Job 1: In the passage on Antiochus III, whom did he marry in 222 BC?

Selected extract:
____
By the Treaty of Apamea (188 BC) Antiochus abandoned all the country north and west of the Taurus, most of which the Roman Republic gave either to Rhodes or to the Attalid ruler Eumenes II, its allies (many Greek cities were left free). As a consequence of this blow to the Seleucid power, the outlying provinces of the empire, recovered by Antiochus, reasserted their independence. Antiochus mounted a fresh eastern expedition in Luristan, where he was killed while pillaging a temple of Bel at Elymaïs, Persia, in 187 BC.

Family

In 222 BC, Antiochus III married Princess Laodice of Pontus, a daughter of King Mithridates II of Pontus and Princess Laodice of the Seleucid Empire. The couple were first cousins through their mutual grandfather, Antiochus II Theos. Antiochus and Laodice had eight children (three sons and five daughters):
Antiochus (221–193 BC), Antiochus III's first heir apparent and joint-king with his father from 210–193 BC
Seleucus IV Philopator (c. 220175 BC), Antiochus III's successor
Ardys
unnamed daughter, betrothed in about 206 BC to Demetrius I of Bactria
Laodice IV, married all three of her brothers in succession and became Queen of the Seleucid Empire through her second and third marriages
Cleopatra I Syra (c. 204176 BC), married in 193 BC Ptolemy V Epiphanes of Egypt
Antiochis, married in 194 BC King Ariarathes IV of Cappadocia
Mithridates (215–164 BC), succeeded his brother Seleucus IV Philopator in 175 BC under the regnal name Antiochus IV Epiphanes

In 191 BC, Antiochus III married a girl from Chalcis, whom he named  "Euboea".  They had no children. Laodice III may have fallen in disgrace; however, she clearly survived Antiochus III, and appears in Susa in 183 BC.
____
Material shown:
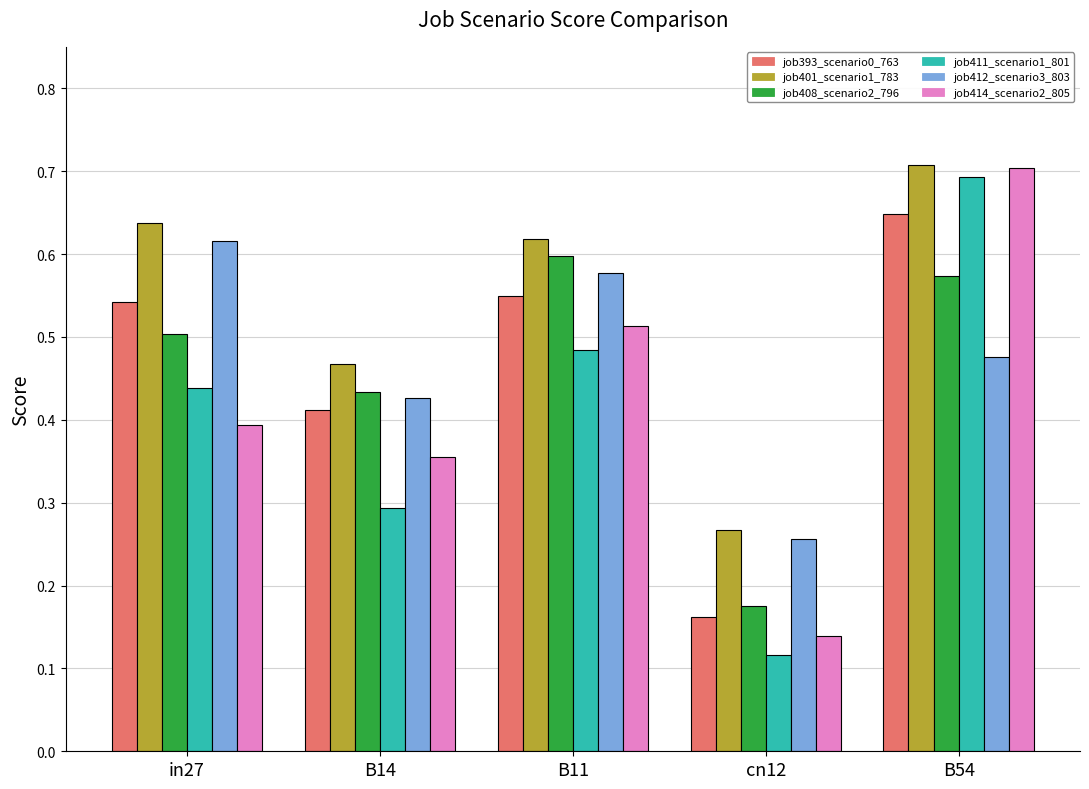

Between B11 and B54, which series saw the biggest shift?

job411_scenario1_801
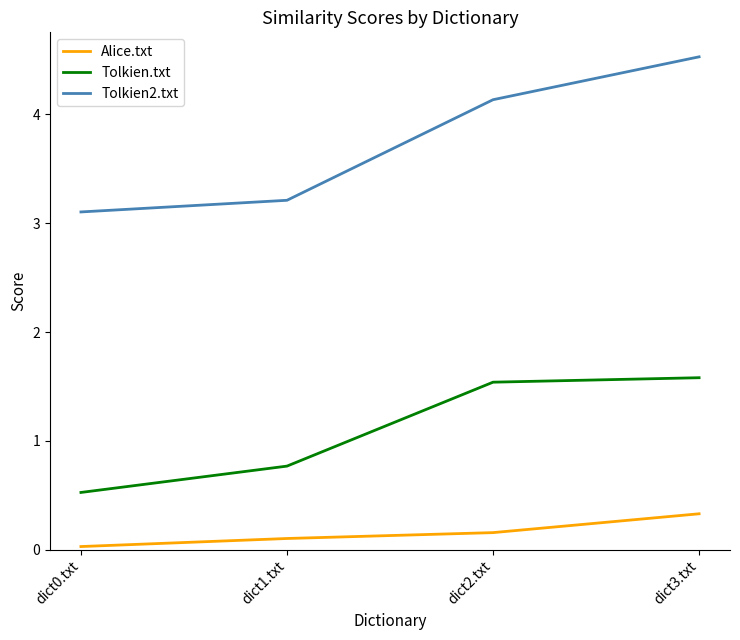

What are all the series names shown in the legend?

Alice.txt, Tolkien.txt, Tolkien2.txt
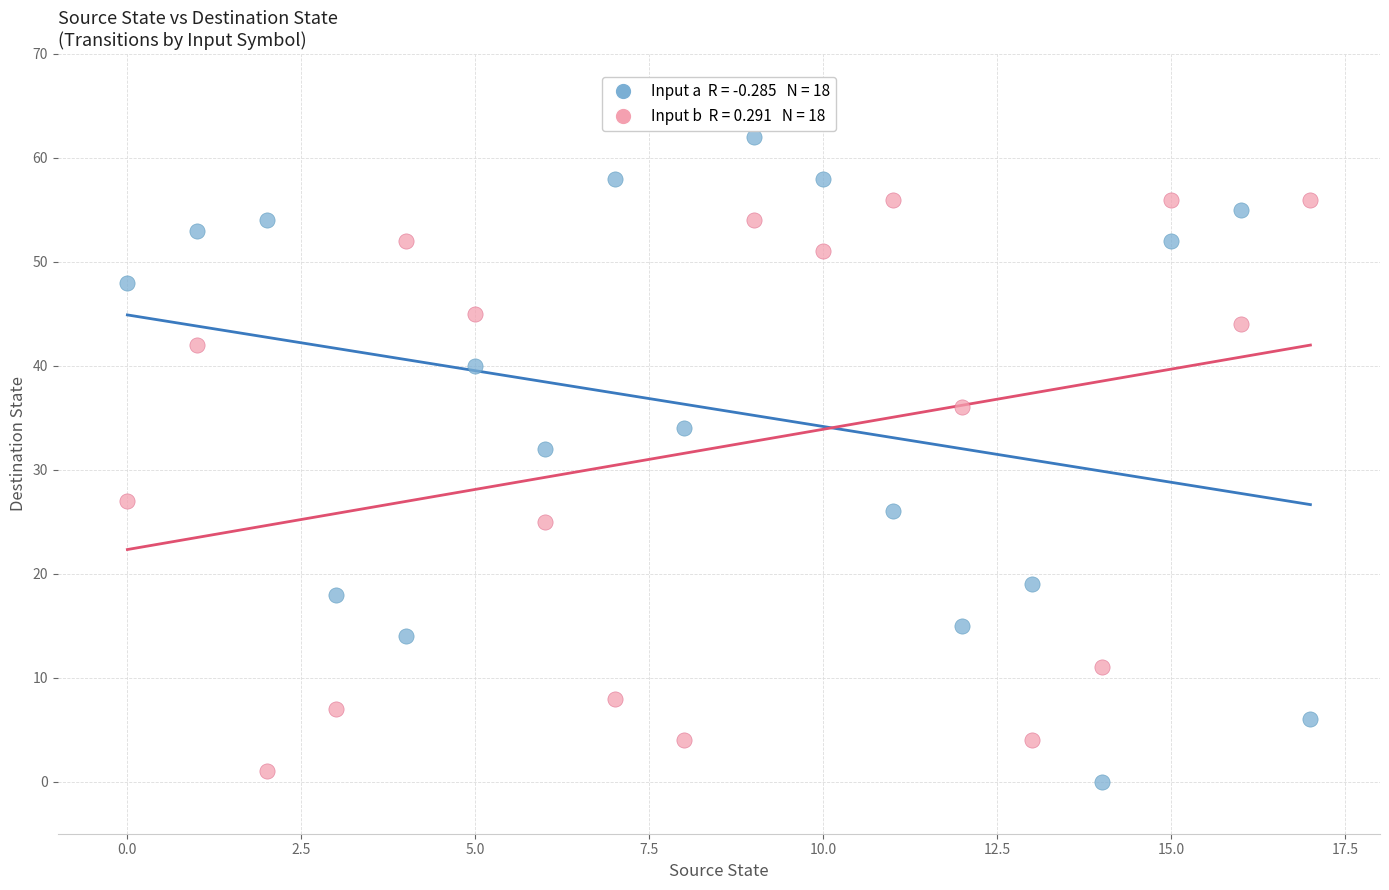

Across all data points, what is the range of Y values (max minus min)?

62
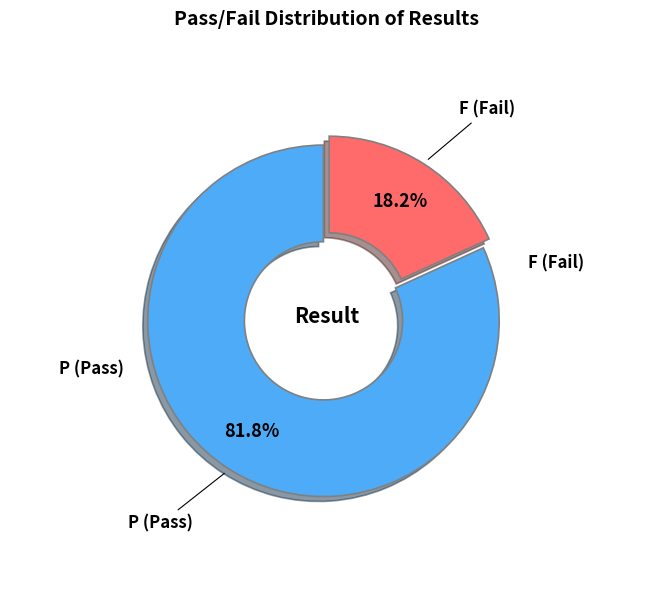

Does any single category account for the majority?

Yes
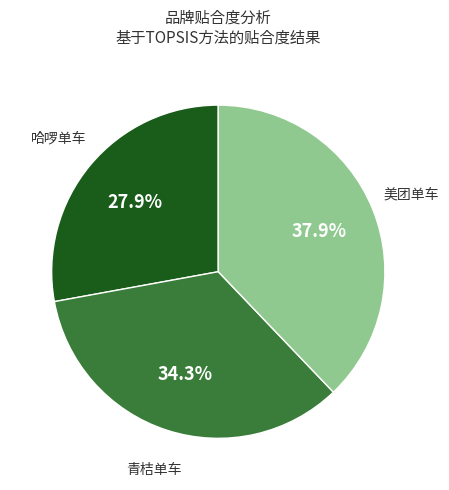

What percentage is the 青桔单车 slice, to the nearest percent?

34%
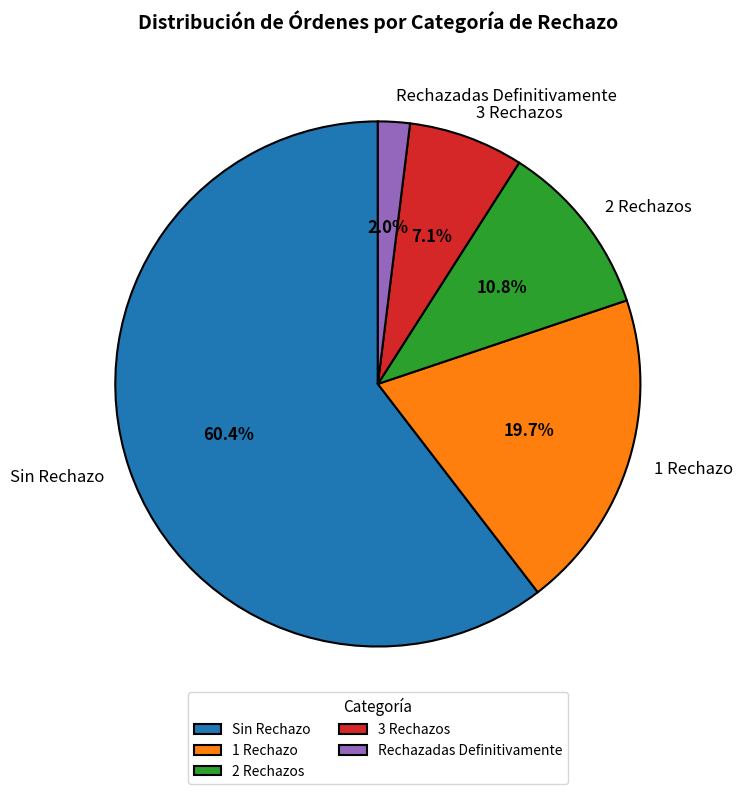

To the nearest percent, what is the difference between the largest and smallest slice percentages?

58%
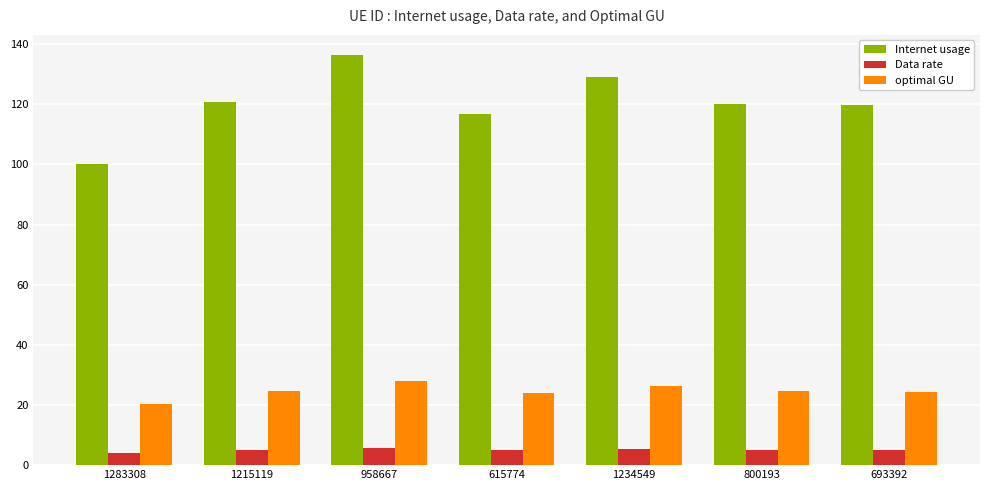

What are all the series names shown in the legend?

Internet usage, Data rate, optimal GU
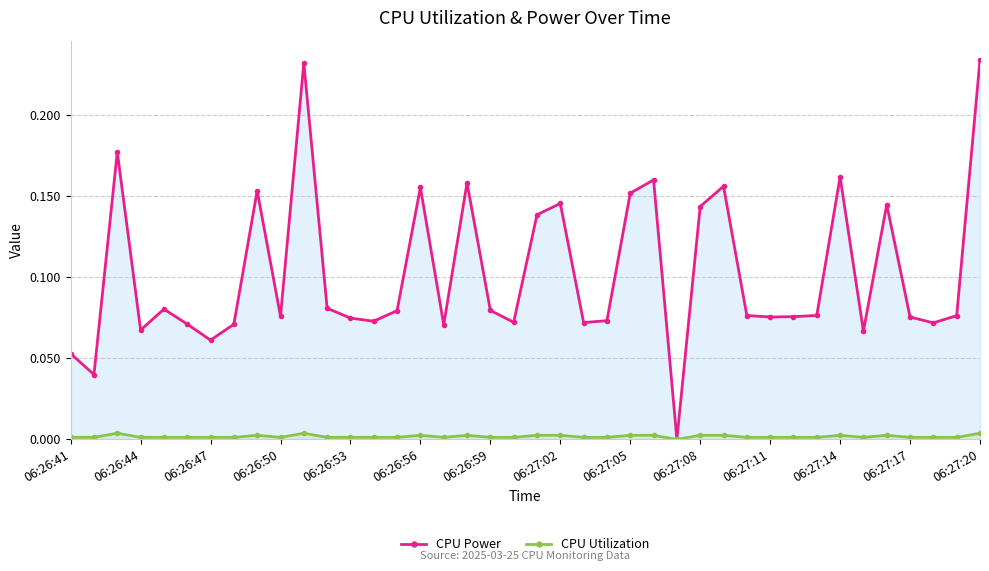

Which series has the largest total across all categories?

CPU Power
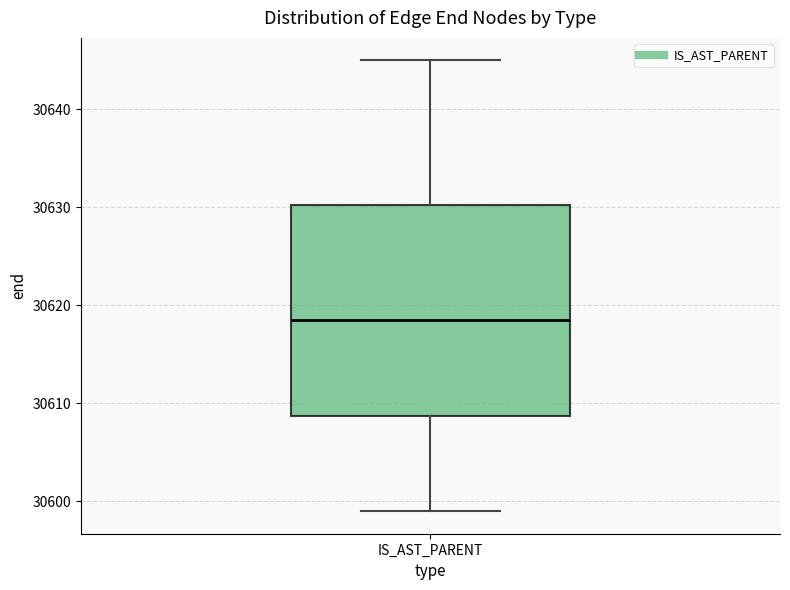

Where is the lower edge of the box for IS_AST_PARENT on the y-axis? The values are not printed on the chart, so give them approximately, as read against the axis.

30609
____
Job 2: Reproduce the records word for word, starting at the line that contains "Does any single" and ending at the last line of the records, with both of those lines included. Leave the pictures out.

Worked solution 1: Princess Laodice of Pontus, a daughter of King Mithridates II of Pontus

Worked solution 2:
Does any single category account for the majority?

Yes

What percentage is the 青桔单车 slice, to the nearest percent?

34%

To the nearest percent, what is the difference between the largest and smallest slice percentages?

58%

What are all the series names shown in the legend?

Internet usage, Data rate, optimal GU

Which series has the largest total across all categories?

CPU Power

Where is the lower edge of the box for IS_AST_PARENT on the y-axis? The values are not printed on the chart, so give them approximately, as read against the axis.

30609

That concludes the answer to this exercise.